Not: İsmail ve Hilbert'in beklerde ne kadar önemli olduğunu umarım hepimiz daha iyi anlıyoruzdur.

2 yorum

  1. Hakemin yanlış kararlarına birde İbrahim Toraman'ın Emenike'ye 18. dakikada yaptığı hareketi eklemek lazım İhsan. Geçen hafta Aurelio'nun hareketinden çok daha abartı bir hareket yaptı Toraman. Yardımcı hakemin önce o pozisyonda, ardından Emenike'nin ilk içeride mi dışarıda mı pozisyonunu es geçmesinin verilmeyen golde büyük etkisi olduğunu düşünüyorum.

    Açıkçası bu sezon bu kadar çok hakem hatası olan maçının Beşiktaş'a rast gelmesi de üzüntü verici bir durum. Seyir zevkinin La Liga maçlarını aratmadığı bu maça gölge düşürdü bu hatalar. Fakat buradan çıkan 2 sonuç var;

    İlk olarak hakemlerimizin temposu bu denli yüksek maçları kaldıramadığı (geçen haftaki Fenerbahçe - Trabzon maçı mesela örnek olarak) diğeri de Beşiktaş maçlarını yöneten hakemlerin NBA hakemlerinin Shaq ve Kobe'li Lakers maçlarını yöneten hakemler kadar kafalarının karıştığı. Umarım buna acilen bir çözüm bir bulabilirler.

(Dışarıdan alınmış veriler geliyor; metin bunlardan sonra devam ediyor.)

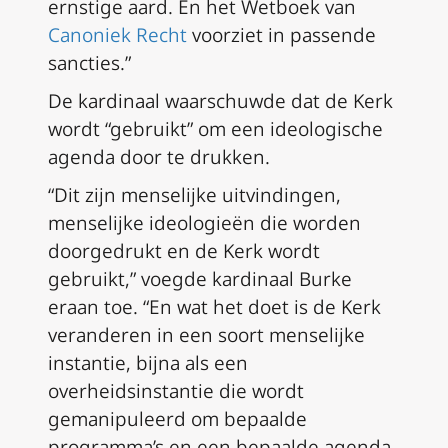
ernstige aard. En het Wetboek van
Canoniek Recht
voorziet in passende
sancties.”
De kardinaal waarschuwde dat de Kerk
wordt “gebruikt” om een ideologische
agenda door te drukken.
“Dit zijn menselijke uitvindingen,
menselijke ideologieën die worden
doorgedrukt en de Kerk wordt
gebruikt,” voegde kardinaal Burke
eraan toe. “En wat het doet is de Kerk
veranderen in een soort menselijke
instantie, bijna als een
overheidsinstantie die wordt
gemanipuleerd om bepaalde
programma’s en een bepaalde agenda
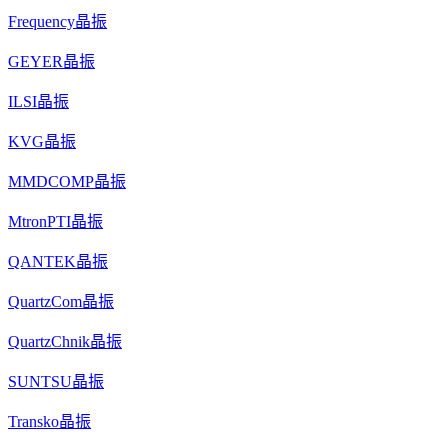
Frequency晶振
GEYER晶振
ILSI晶振
KVG晶振
MMDCOMP晶振
MtronPTI晶振
QANTEK晶振
QuartzCom晶振
QuartzChnik晶振
SUNTSU晶振
Transko晶振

    Yazın içinde teşekkürler, daha sık yazmanı temenni ederim. Senin güzel yazılarını okumak her zaman için bir keyif. (:

     
  2. Antalya maçından beri süregelen bir olay var.Rakip takımların sertliğine ve vakit geçirmelerine müsaade ediliyor. Aynı şekilde biz yapınca da ceza hemen kesiliyor. İtirazla hakemlere tecavüz eden Türk oyuncular kart görmezken tek iletişim şekli el kol hareketi olan yabancı oyuncularımıza hemen sarı kart gösterilmesi çok manidardır.Maç takvimi müsaitken FB ve TS kupada yokken BJK'nin cumartesi maç yapması ayrı bir saçmalıktır.Hafta içi kupa maçındaki tekmeye bile kırmızı kart cıkartamayan hakemler olduğu sürece BJK bu ligde hiç bir yere gelemez.